[Editorial] Filled with Yoon’s allies, Korea’s prosecution service has dropped all pretense of neutrality

Posted on : 2023-09-22 17:00 KST Modified on : 2023-09-22 17:00 KST
Another round of appointments has placed more figures with ties to the president in high positions within the prosecution service
President Yoon Suk-yeol appoints Lee One-seok as prosecutor general on Sept. 16, 2022. (Yonhap)
President Yoon Suk-yeol appoints Lee One-seok as prosecutor general on Sept. 16, 2022. (Yonhap)

In the latest mid-level prosecutorial reshuffle announced by the Ministry of Justice, prosecutors belonging to what’s been dubbed the “Yoon Suk-yeol division” dominated key positions. Such prosecutors with ties to Yoon have so far filled many senior positions within the service, including heads of district branches.

It is highly inappropriate for the prosecution service, which ought to be politically independent, to be dominated by prosecutors who enjoy personal ties with the president. How can we trust these prosecutors to remain politically neutral in investigations involving politicians?

The mid-level prosecutors who have been spearheading the investigations into Lee Jae-myung, the leader of the Democratic Party, are unaffected by the shuffle and will continue to head up the probe. The intention is to continue the investigation into the leader of the main opposition party, which has already been ongoing for nearly two years.

In the past, prosecutors have tried to strike a balance between ruling and opposition parties in their investigations of politicians. Even if they were actually targeting one side or the other, they would at least put on airs of being neutral, as they were conscious of the public’s watchful, scathing eye.

But under Justice Minister Han Dong-hoon and Prosecutor General Lee One-seok — two members of Yoon’s core entourage — they’ve done away with such pretense even. Maybe they’re confident that Yoon has their back. Maybe they simply have their noses so high in the air they don’t care what Koreans think.

Currently, prosecutors refrain from even starting investigations that would burden the Yoon administration. Some of the key players in the alleged mishandling of an investigation into the death of a marine corporal — an incident involving the presidential office — are civilians who are subject to investigation by prosecutors. However, the prosecution service has refused to investigate them, citing the investigation by the Corruption Investigation Office for High-ranking Officials as an excuse.

As for the investigation into the tragic crowd crush in Itaewon last year, which was handed to the prosecution service by the police, the indictment of the Seoul Metropolitan Police Agency chief, Kim Kwang-ho, has been delayed for more than nine months.

Rumors abound that those who sit atop the prosecution service are stifling indictments being proposed by investigators on the front lines.
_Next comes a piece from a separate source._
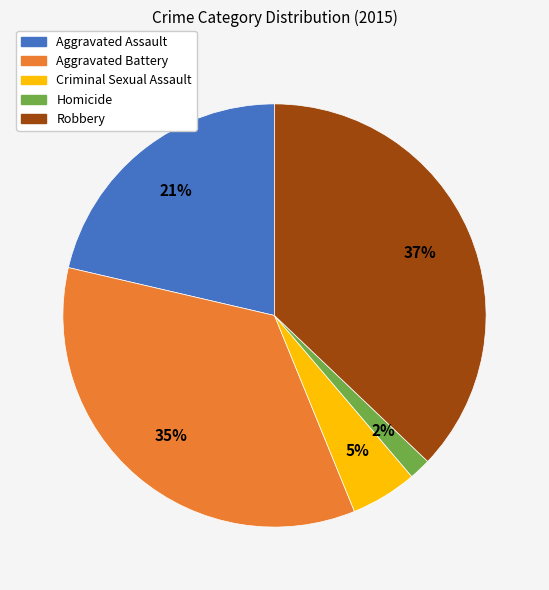

Is it true that Aggravated Battery is 35% of the pie?

True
If true, this is unacceptable. This division of prosecutors with loyalties to Yoon only has eyes for Lee Jae-myung, and as a result has failed to pay adequate attention to the pain and suffering of families who lost loved ones in the Itaewon crowd crush and the family of the marine corporal who lost his life while carrying rescues during intense flooding.

Ruled by those with ties to the president, the prosecution service now acts as if it shares a common destiny with the Yoon administration. One wonders if prosecutors are trying to mobilize their powers as much as possible to ensure the ruling party comes out of next year’s general election victorious.

They have labeled Shin Hak-lim’s interview of Kim Man-bae for Newstapa and others as an attempt to “manipulate public opinion in service of influencing the presidential election,” and created a special investigation team to target media outlets critical of the government, even raiding the offices and homes of reporters.

Prosecutors aren’t even trying to hide their intention of stamping out unfavorable coverage of the current administration and ruling party ahead of April’s elections.

The brazen immorality of this Yoon Suk-yeol line of prosecutors is eroding the political neutrality of the public prosecution service.